15 March 2010 - News - Editor

As we enter the third week of March, a number of reports and events are likely to have an impact on stock market investor decision making in the upcoming week, with Friday being of particular interest as the so-called "Quadruple Witching Hour" takes place. This event, which happens on the third Friday of March, June, September and December each year, sees the simultaneous expiry of contracts for stock index options, stock index futures, stock options and single stock futures.

This quarterly event can result in extreme volatility in underlying stock prices, as well as in the broad market. In the past, the volatility would be limited to Friday’s final trading hour, but recently the spin-off has been spread throughout the week, thereby downplaying its impact to some extent. Nevertheless, investors will be expecting some erratic movement in the market in the upcoming week. Quadruple Witching Hour has evolved from the original Triple Witching Hour which began in the eighties at which time index options, stock options and index futures would all expire on the morning of the third Friday of March, June, September and December. These occasions were marked by increased trading volumes, notable changes in volatility and extreme swings in the stock market. At a later date, stock option expiration was shifted to the Friday afternoon, thereby limiting the time period for volatility and leading to the terms Triple Witching Hour, Triple Witching Date, or Triple Witching Expiration.
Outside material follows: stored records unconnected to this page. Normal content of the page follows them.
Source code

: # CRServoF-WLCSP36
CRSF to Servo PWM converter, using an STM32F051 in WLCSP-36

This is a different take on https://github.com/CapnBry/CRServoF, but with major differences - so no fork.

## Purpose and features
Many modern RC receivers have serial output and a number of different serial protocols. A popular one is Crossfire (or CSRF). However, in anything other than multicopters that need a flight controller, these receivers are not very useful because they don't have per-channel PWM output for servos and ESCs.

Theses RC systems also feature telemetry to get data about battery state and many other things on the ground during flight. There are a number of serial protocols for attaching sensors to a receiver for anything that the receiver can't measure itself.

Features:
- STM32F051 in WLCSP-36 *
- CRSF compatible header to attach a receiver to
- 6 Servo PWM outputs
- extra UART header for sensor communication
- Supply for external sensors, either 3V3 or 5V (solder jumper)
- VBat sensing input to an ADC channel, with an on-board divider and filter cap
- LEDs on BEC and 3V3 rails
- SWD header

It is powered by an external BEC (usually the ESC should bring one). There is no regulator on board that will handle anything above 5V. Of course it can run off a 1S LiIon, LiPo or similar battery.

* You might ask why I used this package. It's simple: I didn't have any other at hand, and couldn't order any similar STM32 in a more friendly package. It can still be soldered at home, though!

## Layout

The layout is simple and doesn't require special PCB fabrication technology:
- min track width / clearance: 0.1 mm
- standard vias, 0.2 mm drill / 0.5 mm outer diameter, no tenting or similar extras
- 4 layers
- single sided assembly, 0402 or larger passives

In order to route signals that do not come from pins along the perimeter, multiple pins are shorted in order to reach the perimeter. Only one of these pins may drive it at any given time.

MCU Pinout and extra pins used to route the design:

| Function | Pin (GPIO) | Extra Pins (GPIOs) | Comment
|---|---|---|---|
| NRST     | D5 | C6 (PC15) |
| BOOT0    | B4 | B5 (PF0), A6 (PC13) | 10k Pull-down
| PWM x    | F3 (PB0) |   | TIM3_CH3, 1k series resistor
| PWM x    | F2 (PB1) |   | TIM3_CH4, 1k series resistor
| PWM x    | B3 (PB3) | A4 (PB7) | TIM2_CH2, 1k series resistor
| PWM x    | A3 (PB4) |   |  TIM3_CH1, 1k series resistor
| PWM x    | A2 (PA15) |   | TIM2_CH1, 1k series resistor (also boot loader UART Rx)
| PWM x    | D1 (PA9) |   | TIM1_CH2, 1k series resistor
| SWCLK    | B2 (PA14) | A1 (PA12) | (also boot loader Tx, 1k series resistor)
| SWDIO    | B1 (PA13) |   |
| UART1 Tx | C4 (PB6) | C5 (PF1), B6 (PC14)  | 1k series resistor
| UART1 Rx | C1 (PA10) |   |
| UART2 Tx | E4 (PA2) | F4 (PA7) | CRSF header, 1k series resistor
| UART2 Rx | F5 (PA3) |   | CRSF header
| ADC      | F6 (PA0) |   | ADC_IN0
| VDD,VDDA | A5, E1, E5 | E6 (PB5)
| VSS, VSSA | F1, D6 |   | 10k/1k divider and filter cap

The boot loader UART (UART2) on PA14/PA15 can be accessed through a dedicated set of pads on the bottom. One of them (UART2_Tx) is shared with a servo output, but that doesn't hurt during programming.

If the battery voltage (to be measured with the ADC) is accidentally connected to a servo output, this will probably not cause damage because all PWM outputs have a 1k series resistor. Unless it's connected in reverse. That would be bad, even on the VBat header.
The introduction of single stock futures in 2002, led to "Triple" becoming "Quadruple", as it is known today.

Despite the somewhat "spooky" name, there is nothing sinister about this multiple contract expiry event. It is natural to expect an increase in trading volume at this time as investors make their move to manage their portfolios, making choices such as to close their obligations, exercise their contracts, roll over to new expiration months, or allow themselves to be assigned. Interestingly, three of the top daily volumes recorded for the New York Stock Exchange occurred on Triple Witching Dates. However, volatility was rather subdued when compared to the extreme volatility of the eighties. Some believe that this decrease in volatility can be attributed to the changes in expiration times, as well as changes in the overall market structure with the introduction of digital trading which has result in improved timeliness of order executions.

So, although options investors should be aware that there is potential for increased activity in the markets on the Quadruple Witching dates, it is certainly nothing to be apprehensive about.